JAKARTA, KOMPAS.com — Wakil Ketua Komisi Pemberantasan Korupsi (KPK) Laode M Syarief mengatakan bahwa dalam waktu dekat, KPK akan melakukan pemeriksaan terhadap empat anggota polisi yang merupakan ajudan Sekretaris Mahkamah Agung (MA) Nurhadi.
Keempat anggota polisi itu dijadikan saksi dalam kasus dugaan suap yang melibatkan panitera Pengadilan Negeri Jakarta Pusat.
"Empat saksi itu dalam waktu dekat akan ditindaklanjuti dan pelaksanaannya oleh Direktur Penyidikan," ujar Laode saat ditemui di Gedung KPK, Jakarta, Rabu (15/6/2016).
Laode mengatakan, saat ini KPK yang diwakili oleh Direktur Penyidikan terus berkoordinasi dengan Mabes Polri untuk menentukan apakah keempat anggota polisi tersebut akan diperiksa di Jakarta atau Poso.
"Itu tergantung hasil pertemuan Direktur Penyidikan dengan Mabes Polri apakah diperiksa di Jakarta atau di Poso. Saya belum tahu hasil dari pertemuan tersebut," kata dia.
(Baca: Dalami Keterlibatan Sekretaris MA, Empat Polisi Akan Diperiksa di Poso)
Keempat polisi tersebut merupakan anggota Brimob yang juga bekerja sebagai ajudan Nurhadi. Keterangan para anggota kepolisian tersebut dibutuhkan karena diduga mengetahui keterlibatan Nurhadi dalam kasus suap PN Jakarta Pusat.
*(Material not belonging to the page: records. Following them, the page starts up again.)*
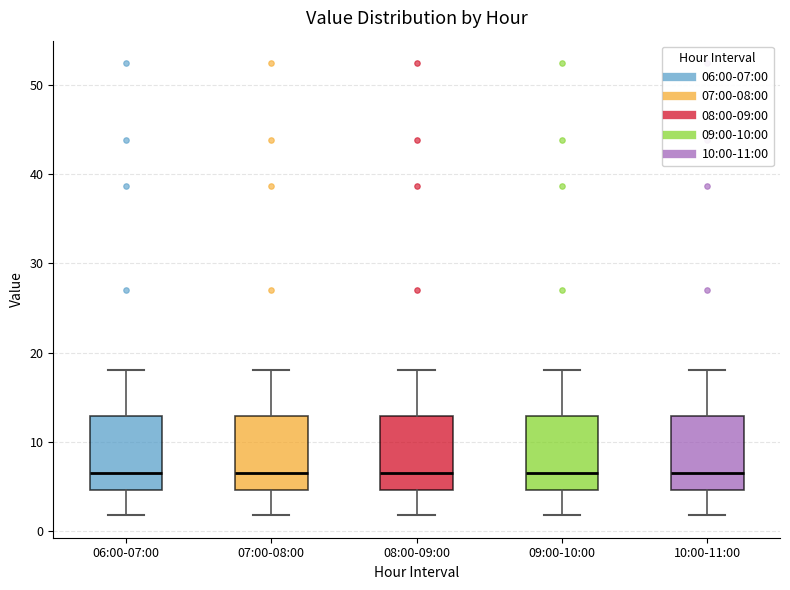

Reading left to right, read every box against the y-axis: the position of its median line, the range the box covers, and the ends of its whiskers. The values are not printed on the chart, so give them approximately, as read against the axis.

06:00-07:00: median 7, box 5 to 13, whiskers 2 to 18
07:00-08:00: median 7, box 5 to 13, whiskers 2 to 18
08:00-09:00: median 7, box 5 to 13, whiskers 2 to 18
09:00-10:00: median 7, box 5 to 13, whiskers 2 to 18
10:00-11:00: median 7, box 5 to 13, whiskers 2 to 18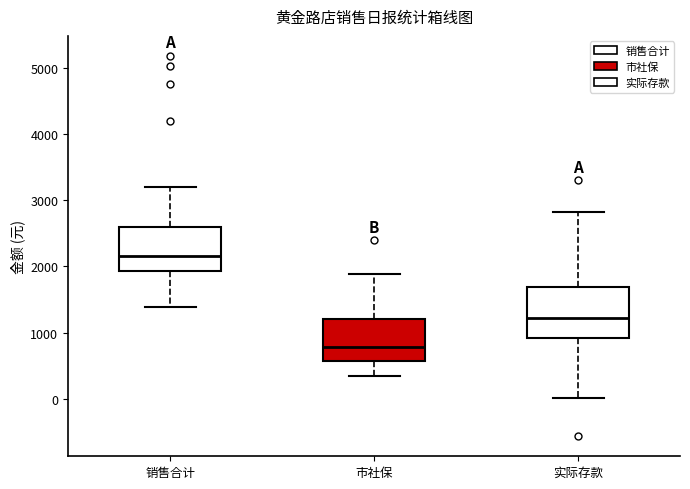

Comparing the boxes themselves (not the whiskers), which one is the tallest?

实际存款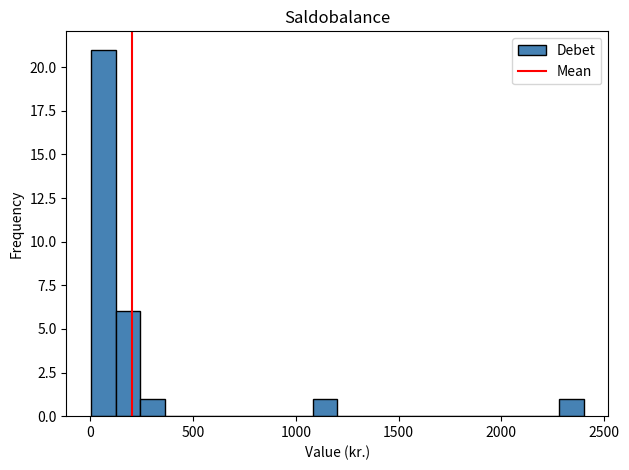

Read against the x-axis, roughly where is the centre of the tallest bar?

50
Sebelumnya, Pelaksana Harian Kepala Biro Humas KPK Yuyuk Andriati menginformasikan bahwa empat polisi tersebut dikabarkan sedang bertugas dalam Operasi Tinombala di Poso, Sulawesi Tengah.
Nurhadi diduga terlibat dalam kasus suap perkara hukum yang melibatkan panitera Pengadilan Negeri Jakarta Pusat. Sebelumnya, Nurhadi sudah pernah diperiksa oleh KPK pada 24 Mei, 30 Mei, dan 3 Juni 2016.
(Baca: Sekretaris MA Nurhadi Klaim Uang Rp 1,7 Miliar yang Disita KPK Milik Pribadi)
KPK sudah mencegah Nurhadi untuk bepergian ke luar negeri dan menggeledah rumahnya di Jalan Hang Lekir pada 21 April 2016 dan menemukan uang total Rp 1,7 miliar yang terdiri dari sejumlah pecahan mata uang asing yang diduga terkait dengan pengurusan sejumlah kasus.
Dalam perkara suap PN Jakpus, KPK menetapkan dua tersangka, yaitu panitera/sekretaris PN Jakpus Eddy Nasution dan pegawai PT Arta Pratama Anugerah, Doddy Aryanto Supeno, setelah operasi tangkap tangan (OTT) terhadap keduanya pada 20 April 2016.